• Do this:
Which lines in the records below contain the string "azim"? Copy out every one of them.

******************************

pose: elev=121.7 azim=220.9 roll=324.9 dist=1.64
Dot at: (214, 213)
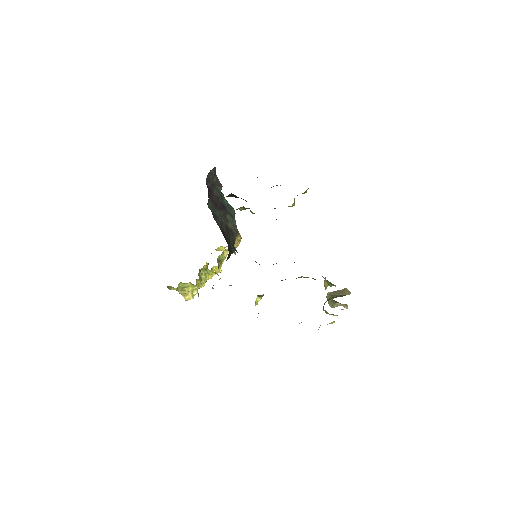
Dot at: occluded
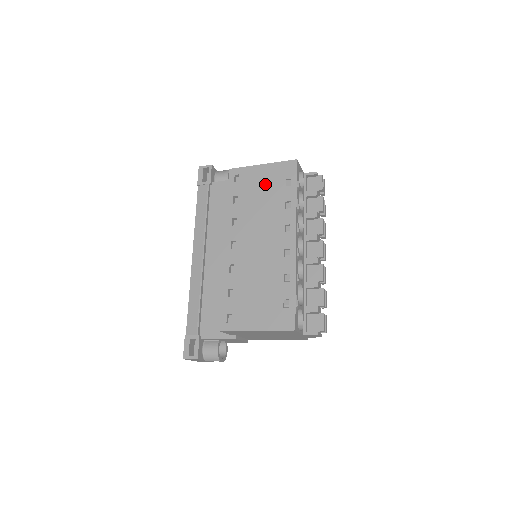
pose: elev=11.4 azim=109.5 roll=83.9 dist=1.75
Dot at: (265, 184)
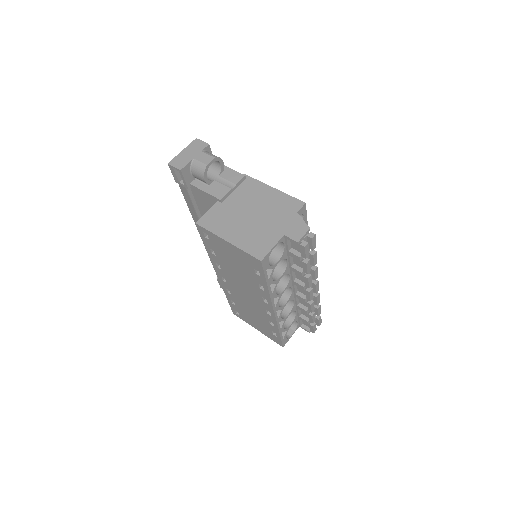
Dot at: (235, 259)
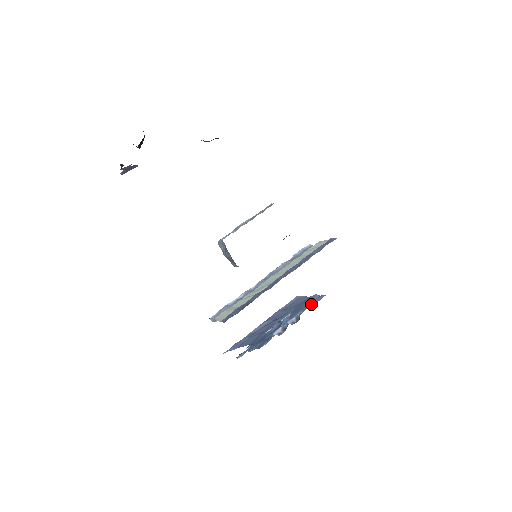
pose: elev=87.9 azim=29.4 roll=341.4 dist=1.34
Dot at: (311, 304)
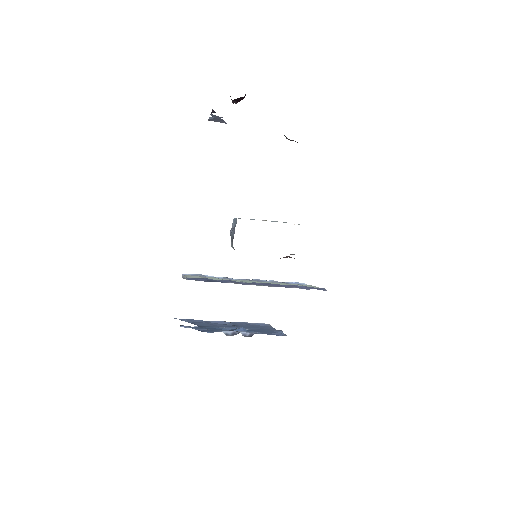
Dot at: (271, 333)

******************************

• Solution:
pose: elev=121.7 azim=220.9 roll=324.9 dist=1.64
pose: elev=11.4 azim=109.5 roll=83.9 dist=1.75
pose: elev=87.9 azim=29.4 roll=341.4 dist=1.34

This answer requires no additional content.